Premier: Sorry for interrupting your Oscar speech Jim, but I have to take this. ... Hello?

Jimichiro Rosshu: AAAGGGGHHH! Premier Blah-san! You bring dishonor and great shame to Jimichiro for hack-destroy Jimichiro Rosshu website Resucrapuadio!  I -

Yeah yeah yeah, Agh, go -


Premier: No, let me take it from here Jim. Jimichiro your company bought our domain name and all you did with it for the year that you had it was write three articles about not having sex with your wife?...Really? Nothing more than that? Like writing about -

Writin' about stir-frying or sex robots or sumo tag team championships or whatever you people do there for fun?

Premier: ... what he said to some extent. Without all those random stereotypes he just threw out of course.

Jimichiro Rosshu: AAAGGGGHHH! None of business what I write! I suffer dishonor and shame for this and become demotion from one of 40 assistant manager to one of 80 assistant assistant manger at Fukya Selfu Robotics! Now Jimichiro wish to restore honor by choppy choppy Blah-san and redneck Jim-san pee-pee!

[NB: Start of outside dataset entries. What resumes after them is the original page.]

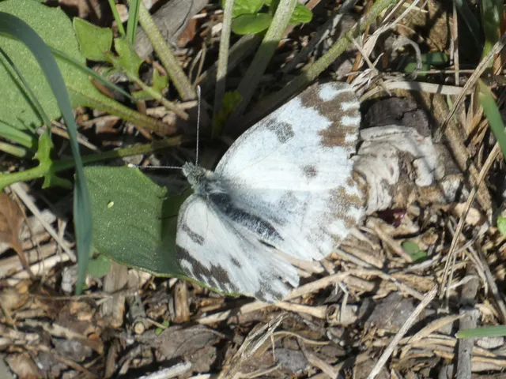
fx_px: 9662
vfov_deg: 2.3
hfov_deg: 3.0
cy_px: 190
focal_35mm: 661
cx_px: 253
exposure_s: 1/160
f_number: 5.6
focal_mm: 118.5
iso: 80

Go fluff yourself! You're not cuttin' off ma penis you son of a -


Premier: ... Guys, Guys, there's a much better way to settle this. Quickly, get Clarence Mason on the phone!

Jimichiro Rosshu: You want sue Jimichiro Blah-san!? I get "Ace Attorney" Naruhodou-san to sue you! And then I kicka your (*phone cuts out*)

Aaaaah go Fukushima yourself ya piece of shii...take! You and your 80 assistant to the assistant to the assistant of whoever stir-fries your sushi in that company of yours! Let me tell you somethin', there may be 80 of you cooks but only one of me! And I have an 80 year old cripple, Bob Caudle, as my cooking assistant!

Premier: Sigh...

And you Bra! When will YOU pay me for doing you a favor ya coc...cockarel? Darn it, do I have to get John Thomas on th' phone to get my money's worth?




Premier: Oh boy...Blah here. Mr. Thomas I presume?

Heyyy, er, this is Iron Mark Tyson... Er, I just heard we're at war with the Japanese again?...So, er, you know...how will this affect my flight to Tokyo next week?







Premier: I knew I should have stayed in bed this morning...




The preceding Public Service Announcement has been brought to you by...

JR's Dark Journey Mahogany Barbeque Sauce! Try some today, and you'll be loving every minute of it. Includes a free pair of Dark Journey Head Scissors!